What is needed is a word-for-word copy of the lines below from the one with "camera: 15 degrees right, 10 degrees up" through the one with "konugok (red) (365", both included, with every picture left out.
*** Opening of Material shown ***
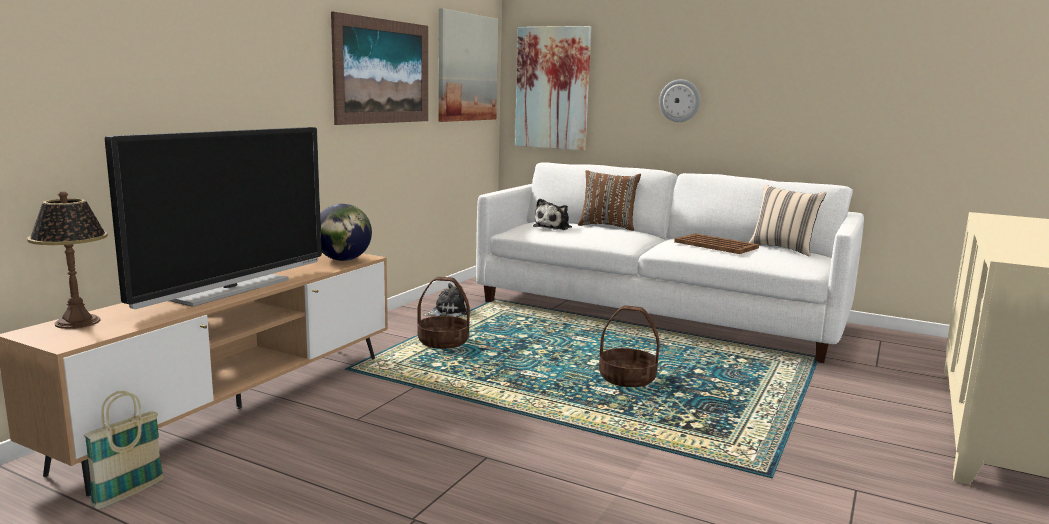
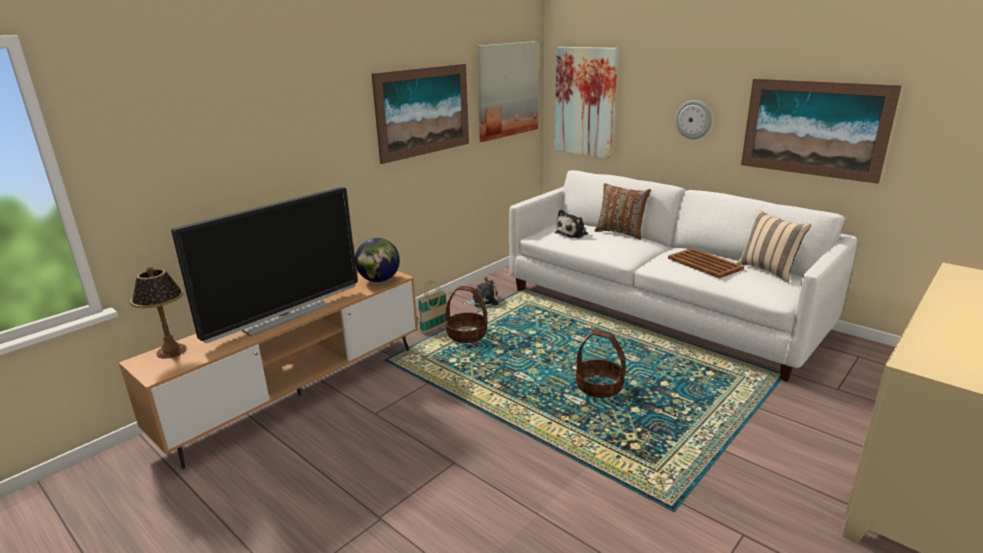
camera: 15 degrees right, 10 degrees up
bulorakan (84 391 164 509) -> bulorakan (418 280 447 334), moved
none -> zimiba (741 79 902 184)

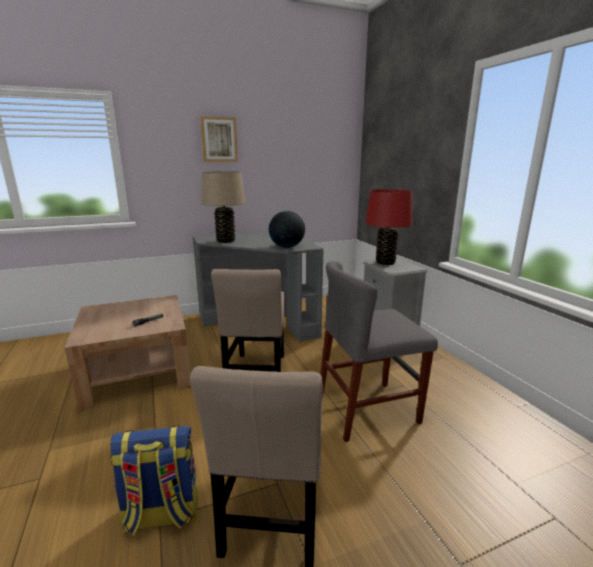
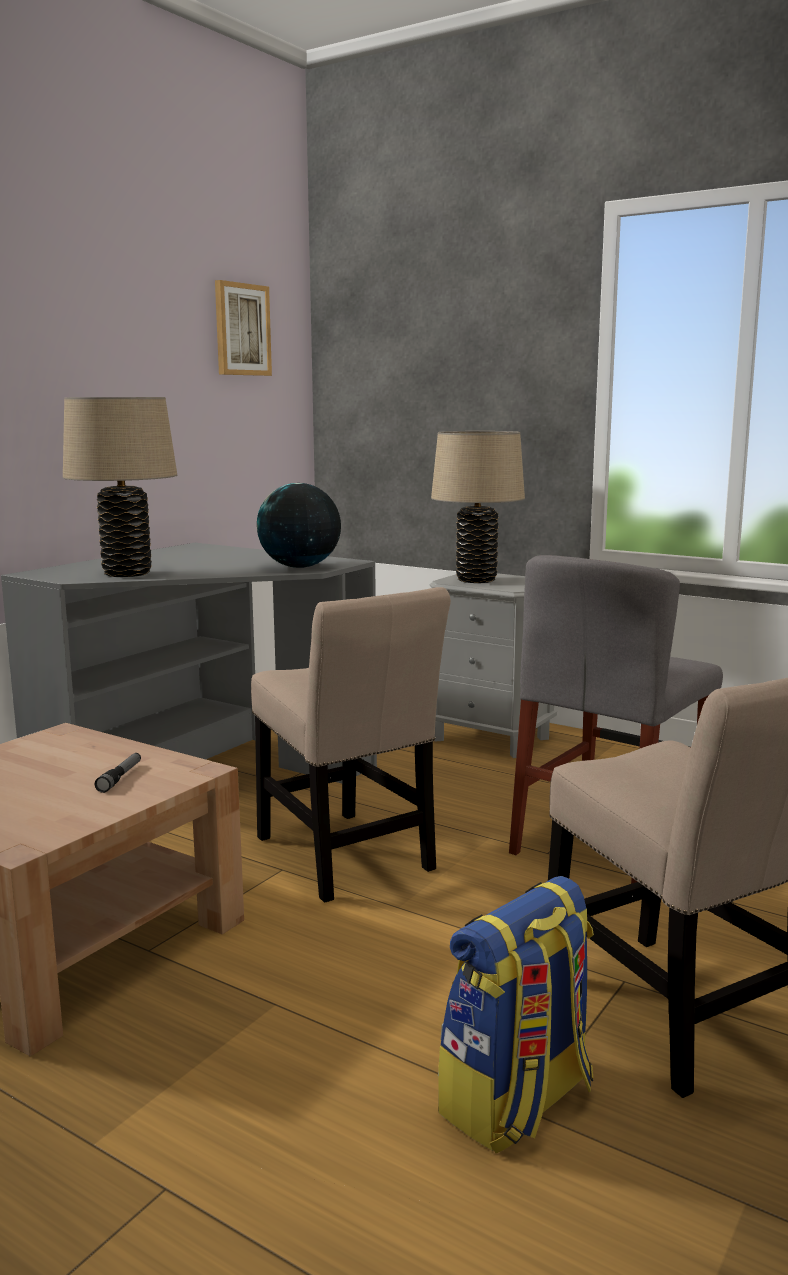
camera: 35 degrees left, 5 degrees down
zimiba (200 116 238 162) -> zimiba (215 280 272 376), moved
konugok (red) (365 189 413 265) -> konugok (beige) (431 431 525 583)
*** Close of Material shown ***
*** Opening of Material shown ***
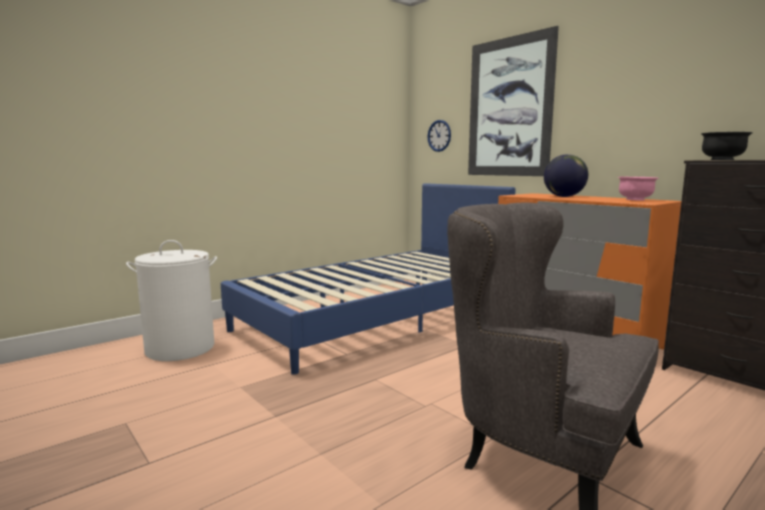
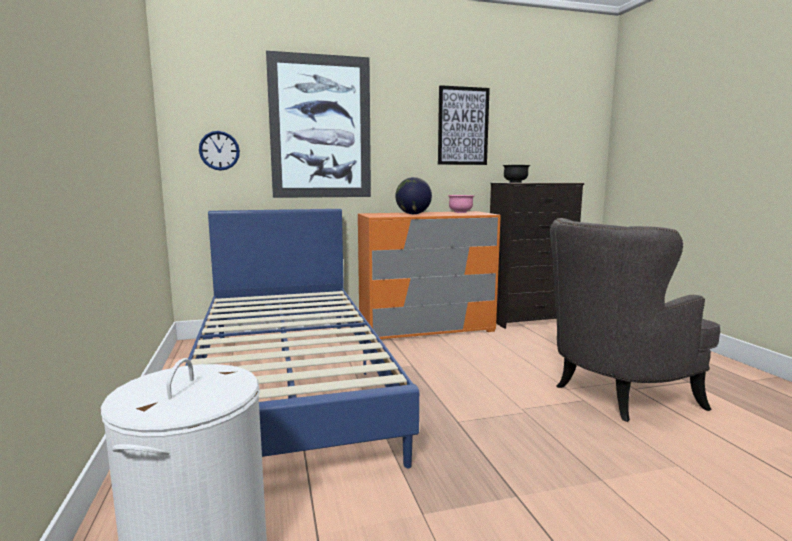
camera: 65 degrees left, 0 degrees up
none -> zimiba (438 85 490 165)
*** Close of Material shown ***
■ **Problem solution**:
camera: 15 degrees right, 10 degrees up
bulorakan (84 391 164 509) -> bulorakan (418 280 447 334), moved
none -> zimiba (741 79 902 184)

camera: 35 degrees left, 5 degrees down
zimiba (200 116 238 162) -> zimiba (215 280 272 376), moved
konugok (red) (365 189 413 265) -> konugok (beige) (431 431 525 583)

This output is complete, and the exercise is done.